Hi, It doesnt look like the problem is related to Random Forests at all. BIDMach does on-the-fly cross-validation by withholding every k'th minibatch of data for evaluation. k is 11 by default (opts.evalStep). From the Learner output, I can see that it never performed an eval step (it prints out the results of the eval steps at the nearest percentage point of data consumed). That's causing a zero-length array exception when the learner tries to save the results of the evalsteps on the first pass.

It looks like your dataset has fewer than 11 minibatches (length < 11000 cols). Either shrink the minibatch size, or try a larger dataset, or reduce opts.evalStep to avoid this error.

There are likely to be other problems though. You've specified nbits = 1, i.e. that your data has one bit of precision. For integer data, that's the low order bit. For floating point its the leading bit (i.e. the sign bit). That's probably not what you want. Normally you specify the full precision for integer data, or say 16 for floating point, which gives you the exponent plus 8 bits of mantissa (that's the default).

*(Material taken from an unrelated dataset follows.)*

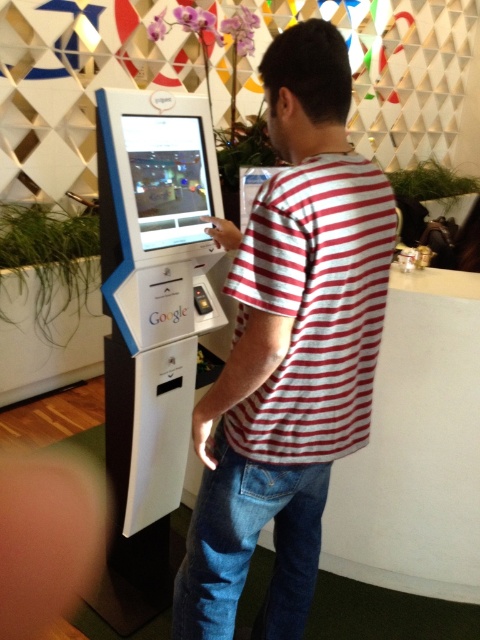
Between point (339, 177) and point (326, 380), which one is positioned behind?

Positioned behind is point (326, 380).

Does white striped shirt at center have a greater height compared to red striped t-shirt at center?

Yes.

At what (x,y) coordinates should I click in order to perform the action: click on white striped shirt at center. Please return your answer as a coordinate pair (x, y). Image resolution: width=480 pixels, height=640 pixels. Looking at the image, I should click on (288, 348).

Its a good idea to also specify ncats, which is the number of labels (and they should be consecutive integers). If you leave as the default (0), the code will guess the number by looking at the first minibatch. But if the labels are not all present in that minibatch it will get it wrong.

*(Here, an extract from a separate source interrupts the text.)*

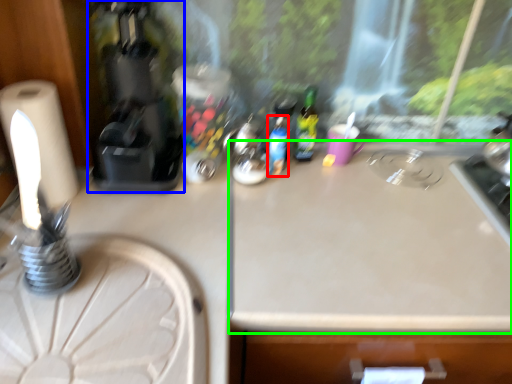
Question: Which object is positioned closest to bottle (highlighted by a red box)? Select from coffee machine (highlighted by a blue box) and counter top (highlighted by a green box).

Choices:
 (A) coffee machine
 (B) counter top

Answer: (B)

Before throwing the error, the algorithm was unable to split any nodes with a purity gain (so the number of new nodes per tree added, nnew = 0). That's not a good sign. by default the code will only split nodes when the children exhibit a purity gain > 0.01f (opts.gain). Normally this is a good heuristic to avoid (inefficient) random splits. But if your data is truly nasty, you will need to do random splits to some depth before the nodes start favoring a single label (e.g. parity-like functions). To deal with such data set opts.gain = 0.

I added an RF evaluation script called "testrf.ssc" in BIDMach/scripts. I put some similar code in the main test script (BIDMach/scripts/workout.ssc). It trains to 99% x-validated accuracy on the first 10 chunks of MNIST8M data in about a minute on a K40 GPU machine. You can look at the values that it uses for typical use of RFs.